ABOUT THIS TASK
The whole listing should be given back without any alteration.

********************

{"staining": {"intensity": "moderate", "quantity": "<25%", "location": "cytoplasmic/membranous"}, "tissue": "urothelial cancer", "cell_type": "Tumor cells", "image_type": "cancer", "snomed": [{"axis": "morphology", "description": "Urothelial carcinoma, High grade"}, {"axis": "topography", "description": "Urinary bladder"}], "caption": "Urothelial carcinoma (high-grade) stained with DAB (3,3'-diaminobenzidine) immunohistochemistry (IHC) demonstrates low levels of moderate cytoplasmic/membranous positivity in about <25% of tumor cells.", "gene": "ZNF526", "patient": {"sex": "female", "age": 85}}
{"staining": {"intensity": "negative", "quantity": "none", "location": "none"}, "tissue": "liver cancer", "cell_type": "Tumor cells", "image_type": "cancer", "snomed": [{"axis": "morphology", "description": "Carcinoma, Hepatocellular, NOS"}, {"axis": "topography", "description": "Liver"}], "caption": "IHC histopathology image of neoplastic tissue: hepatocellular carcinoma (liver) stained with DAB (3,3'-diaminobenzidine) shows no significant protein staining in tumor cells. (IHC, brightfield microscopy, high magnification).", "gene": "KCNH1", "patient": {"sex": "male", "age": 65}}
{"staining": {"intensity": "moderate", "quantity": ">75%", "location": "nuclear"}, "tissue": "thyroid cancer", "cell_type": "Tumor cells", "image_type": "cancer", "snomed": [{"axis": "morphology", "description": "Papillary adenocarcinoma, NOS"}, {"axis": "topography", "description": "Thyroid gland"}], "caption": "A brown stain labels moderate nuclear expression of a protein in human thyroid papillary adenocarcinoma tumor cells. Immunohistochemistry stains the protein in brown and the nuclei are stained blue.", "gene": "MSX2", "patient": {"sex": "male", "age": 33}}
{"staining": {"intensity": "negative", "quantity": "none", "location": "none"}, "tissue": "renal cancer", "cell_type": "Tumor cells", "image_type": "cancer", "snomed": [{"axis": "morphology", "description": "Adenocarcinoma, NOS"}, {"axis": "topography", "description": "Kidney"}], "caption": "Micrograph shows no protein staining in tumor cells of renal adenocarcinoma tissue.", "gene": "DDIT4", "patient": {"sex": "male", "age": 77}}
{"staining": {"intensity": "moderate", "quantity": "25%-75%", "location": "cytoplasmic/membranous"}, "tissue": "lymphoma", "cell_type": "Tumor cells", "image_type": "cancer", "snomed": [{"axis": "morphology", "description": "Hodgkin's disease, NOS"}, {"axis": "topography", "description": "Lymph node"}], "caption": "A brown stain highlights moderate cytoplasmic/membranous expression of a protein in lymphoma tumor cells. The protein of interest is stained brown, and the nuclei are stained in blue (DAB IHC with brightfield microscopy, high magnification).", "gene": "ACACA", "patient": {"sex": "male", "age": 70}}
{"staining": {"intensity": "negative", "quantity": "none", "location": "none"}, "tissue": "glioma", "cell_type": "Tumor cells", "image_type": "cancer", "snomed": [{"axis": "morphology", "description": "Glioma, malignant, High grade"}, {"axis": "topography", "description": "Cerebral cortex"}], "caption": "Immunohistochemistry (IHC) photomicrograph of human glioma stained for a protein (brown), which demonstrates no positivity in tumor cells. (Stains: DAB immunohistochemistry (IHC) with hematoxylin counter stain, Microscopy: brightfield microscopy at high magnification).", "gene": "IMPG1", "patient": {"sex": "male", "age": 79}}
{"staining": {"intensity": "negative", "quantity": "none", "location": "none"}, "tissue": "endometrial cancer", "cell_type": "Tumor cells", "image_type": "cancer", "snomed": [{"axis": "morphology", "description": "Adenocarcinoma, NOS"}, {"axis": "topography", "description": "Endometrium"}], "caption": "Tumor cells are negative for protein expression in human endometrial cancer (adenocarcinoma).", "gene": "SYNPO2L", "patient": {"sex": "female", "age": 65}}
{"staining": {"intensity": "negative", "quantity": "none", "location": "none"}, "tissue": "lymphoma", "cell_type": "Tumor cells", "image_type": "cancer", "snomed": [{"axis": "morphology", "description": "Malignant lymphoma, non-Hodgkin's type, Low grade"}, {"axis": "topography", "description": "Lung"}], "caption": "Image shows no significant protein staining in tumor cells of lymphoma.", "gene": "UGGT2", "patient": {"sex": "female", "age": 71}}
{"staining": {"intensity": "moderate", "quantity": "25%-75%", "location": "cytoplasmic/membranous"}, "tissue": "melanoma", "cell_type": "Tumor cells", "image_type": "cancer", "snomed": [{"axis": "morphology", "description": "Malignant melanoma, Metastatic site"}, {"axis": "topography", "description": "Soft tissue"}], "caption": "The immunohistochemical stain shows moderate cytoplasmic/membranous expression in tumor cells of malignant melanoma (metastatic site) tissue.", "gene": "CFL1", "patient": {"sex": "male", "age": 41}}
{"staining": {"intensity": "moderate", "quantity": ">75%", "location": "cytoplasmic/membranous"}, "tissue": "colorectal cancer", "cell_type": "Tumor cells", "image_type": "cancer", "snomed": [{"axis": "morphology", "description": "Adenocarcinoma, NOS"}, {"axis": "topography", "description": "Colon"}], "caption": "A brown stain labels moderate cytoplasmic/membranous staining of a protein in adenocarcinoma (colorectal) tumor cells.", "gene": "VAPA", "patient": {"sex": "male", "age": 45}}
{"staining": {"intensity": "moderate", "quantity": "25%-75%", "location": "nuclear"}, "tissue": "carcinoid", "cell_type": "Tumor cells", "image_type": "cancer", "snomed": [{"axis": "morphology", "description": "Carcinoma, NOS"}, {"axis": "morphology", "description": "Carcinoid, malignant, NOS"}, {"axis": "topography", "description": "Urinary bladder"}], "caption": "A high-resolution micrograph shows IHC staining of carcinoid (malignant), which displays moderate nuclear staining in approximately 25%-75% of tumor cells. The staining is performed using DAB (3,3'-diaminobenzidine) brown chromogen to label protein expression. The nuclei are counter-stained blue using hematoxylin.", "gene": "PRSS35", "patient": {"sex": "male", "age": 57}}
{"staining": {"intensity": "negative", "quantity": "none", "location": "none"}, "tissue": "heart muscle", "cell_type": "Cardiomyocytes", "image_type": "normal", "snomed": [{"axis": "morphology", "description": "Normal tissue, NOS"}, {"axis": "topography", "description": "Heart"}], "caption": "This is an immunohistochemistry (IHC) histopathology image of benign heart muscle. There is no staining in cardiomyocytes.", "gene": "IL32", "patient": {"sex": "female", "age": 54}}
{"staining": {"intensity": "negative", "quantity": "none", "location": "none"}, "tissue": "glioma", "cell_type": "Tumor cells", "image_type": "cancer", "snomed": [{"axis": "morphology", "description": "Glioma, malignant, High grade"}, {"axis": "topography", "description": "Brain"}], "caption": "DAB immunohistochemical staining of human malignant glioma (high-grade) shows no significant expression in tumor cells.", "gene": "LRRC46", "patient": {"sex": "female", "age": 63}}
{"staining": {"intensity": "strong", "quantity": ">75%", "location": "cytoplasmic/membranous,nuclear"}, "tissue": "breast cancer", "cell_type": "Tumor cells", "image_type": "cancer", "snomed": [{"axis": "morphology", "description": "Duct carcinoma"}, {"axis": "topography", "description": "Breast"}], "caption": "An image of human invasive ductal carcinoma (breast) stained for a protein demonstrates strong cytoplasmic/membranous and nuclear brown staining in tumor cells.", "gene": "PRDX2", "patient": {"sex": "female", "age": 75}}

********************

FINISHED TASK
{"staining": {"intensity": "moderate", "quantity": "<25%", "location": "cytoplasmic/membranous"}, "tissue": "urothelial cancer", "cell_type": "Tumor cells", "image_type": "cancer", "snomed": [{"axis": "morphology", "description": "Urothelial carcinoma, High grade"}, {"axis": "topography", "description": "Urinary bladder"}], "caption": "Urothelial carcinoma (high-grade) stained with DAB (3,3'-diaminobenzidine) immunohistochemistry (IHC) demonstrates low levels of moderate cytoplasmic/membranous positivity in about <25% of tumor cells.", "gene": "ZNF526", "patient": {"sex": "female", "age": 85}}
{"staining": {"intensity": "negative", "quantity": "none", "location": "none"}, "tissue": "liver cancer", "cell_type": "Tumor cells", "image_type": "cancer", "snomed": [{"axis": "morphology", "description": "Carcinoma, Hepatocellular, NOS"}, {"axis": "topography", "description": "Liver"}], "caption": "IHC histopathology image of neoplastic tissue: hepatocellular carcinoma (liver) stained with DAB (3,3'-diaminobenzidine) shows no significant protein staining in tumor cells. (IHC, brightfield microscopy, high magnification).", "gene": "KCNH1", "patient": {"sex": "male", "age": 65}}
{"staining": {"intensity": "moderate", "quantity": ">75%", "location": "nuclear"}, "tissue": "thyroid cancer", "cell_type": "Tumor cells", "image_type": "cancer", "snomed": [{"axis": "morphology", "description": "Papillary adenocarcinoma, NOS"}, {"axis": "topography", "description": "Thyroid gland"}], "caption": "A brown stain labels moderate nuclear expression of a protein in human thyroid papillary adenocarcinoma tumor cells. Immunohistochemistry stains the protein in brown and the nuclei are stained blue.", "gene": "MSX2", "patient": {"sex": "male", "age": 33}}
{"staining": {"intensity": "negative", "quantity": "none", "location": "none"}, "tissue": "renal cancer", "cell_type": "Tumor cells", "image_type": "cancer", "snomed": [{"axis": "morphology", "description": "Adenocarcinoma, NOS"}, {"axis": "topography", "description": "Kidney"}], "caption": "Micrograph shows no protein staining in tumor cells of renal adenocarcinoma tissue.", "gene": "DDIT4", "patient": {"sex": "male", "age": 77}}
{"staining": {"intensity": "moderate", "quantity": "25%-75%", "location": "cytoplasmic/membranous"}, "tissue": "lymphoma", "cell_type": "Tumor cells", "image_type": "cancer", "snomed": [{"axis": "morphology", "description": "Hodgkin's disease, NOS"}, {"axis": "topography", "description": "Lymph node"}], "caption": "A brown stain highlights moderate cytoplasmic/membranous expression of a protein in lymphoma tumor cells. The protein of interest is stained brown, and the nuclei are stained in blue (DAB IHC with brightfield microscopy, high magnification).", "gene": "ACACA", "patient": {"sex": "male", "age": 70}}
{"staining": {"intensity": "negative", "quantity": "none", "location": "none"}, "tissue": "glioma", "cell_type": "Tumor cells", "image_type": "cancer", "snomed": [{"axis": "morphology", "description": "Glioma, malignant, High grade"}, {"axis": "topography", "description": "Cerebral cortex"}], "caption": "Immunohistochemistry (IHC) photomicrograph of human glioma stained for a protein (brown), which demonstrates no positivity in tumor cells. (Stains: DAB immunohistochemistry (IHC) with hematoxylin counter stain, Microscopy: brightfield microscopy at high magnification).", "gene": "IMPG1", "patient": {"sex": "male", "age": 79}}
{"staining": {"intensity": "negative", "quantity": "none", "location": "none"}, "tissue": "endometrial cancer", "cell_type": "Tumor cells", "image_type": "cancer", "snomed": [{"axis": "morphology", "description": "Adenocarcinoma, NOS"}, {"axis": "topography", "description": "Endometrium"}], "caption": "Tumor cells are negative for protein expression in human endometrial cancer (adenocarcinoma).", "gene": "SYNPO2L", "patient": {"sex": "female", "age": 65}}
{"staining": {"intensity": "negative", "quantity": "none", "location": "none"}, "tissue": "lymphoma", "cell_type": "Tumor cells", "image_type": "cancer", "snomed": [{"axis": "morphology", "description": "Malignant lymphoma, non-Hodgkin's type, Low grade"}, {"axis": "topography", "description": "Lung"}], "caption": "Image shows no significant protein staining in tumor cells of lymphoma.", "gene": "UGGT2", "patient": {"sex": "female", "age": 71}}
{"staining": {"intensity": "moderate", "quantity": "25%-75%", "location": "cytoplasmic/membranous"}, "tissue": "melanoma", "cell_type": "Tumor cells", "image_type": "cancer", "snomed": [{"axis": "morphology", "description": "Malignant melanoma, Metastatic site"}, {"axis": "topography", "description": "Soft tissue"}], "caption": "The immunohistochemical stain shows moderate cytoplasmic/membranous expression in tumor cells of malignant melanoma (metastatic site) tissue.", "gene": "CFL1", "patient": {"sex": "male", "age": 41}}
{"staining": {"intensity": "moderate", "quantity": ">75%", "location": "cytoplasmic/membranous"}, "tissue": "colorectal cancer", "cell_type": "Tumor cells", "image_type": "cancer", "snomed": [{"axis": "morphology", "description": "Adenocarcinoma, NOS"}, {"axis": "topography", "description": "Colon"}], "caption": "A brown stain labels moderate cytoplasmic/membranous staining of a protein in adenocarcinoma (colorectal) tumor cells.", "gene": "VAPA", "patient": {"sex": "male", "age": 45}}
{"staining": {"intensity": "moderate", "quantity": "25%-75%", "location": "nuclear"}, "tissue": "carcinoid", "cell_type": "Tumor cells", "image_type": "cancer", "snomed": [{"axis": "morphology", "description": "Carcinoma, NOS"}, {"axis": "morphology", "description": "Carcinoid, malignant, NOS"}, {"axis": "topography", "description": "Urinary bladder"}], "caption": "A high-resolution micrograph shows IHC staining of carcinoid (malignant), which displays moderate nuclear staining in approximately 25%-75% of tumor cells. The staining is performed using DAB (3,3'-diaminobenzidine) brown chromogen to label protein expression. The nuclei are counter-stained blue using hematoxylin.", "gene": "PRSS35", "patient": {"sex": "male", "age": 57}}
{"staining": {"intensity": "negative", "quantity": "none", "location": "none"}, "tissue": "heart muscle", "cell_type": "Cardiomyocytes", "image_type": "normal", "snomed": [{"axis": "morphology", "description": "Normal tissue, NOS"}, {"axis": "topography", "description": "Heart"}], "caption": "This is an immunohistochemistry (IHC) histopathology image of benign heart muscle. There is no staining in cardiomyocytes.", "gene": "IL32", "patient": {"sex": "female", "age": 54}}
{"staining": {"intensity": "negative", "quantity": "none", "location": "none"}, "tissue": "glioma", "cell_type": "Tumor cells", "image_type": "cancer", "snomed": [{"axis": "morphology", "description": "Glioma, malignant, High grade"}, {"axis": "topography", "description": "Brain"}], "caption": "DAB immunohistochemical staining of human malignant glioma (high-grade) shows no significant expression in tumor cells.", "gene": "LRRC46", "patient": {"sex": "female", "age": 63}}
{"staining": {"intensity": "strong", "quantity": ">75%", "location": "cytoplasmic/membranous,nuclear"}, "tissue": "breast cancer", "cell_type": "Tumor cells", "image_type": "cancer", "snomed": [{"axis": "morphology", "description": "Duct carcinoma"}, {"axis": "topography", "description": "Breast"}], "caption": "An image of human invasive ductal carcinoma (breast) stained for a protein demonstrates strong cytoplasmic/membranous and nuclear brown staining in tumor cells.", "gene": "PRDX2", "patient": {"sex": "female", "age": 75}}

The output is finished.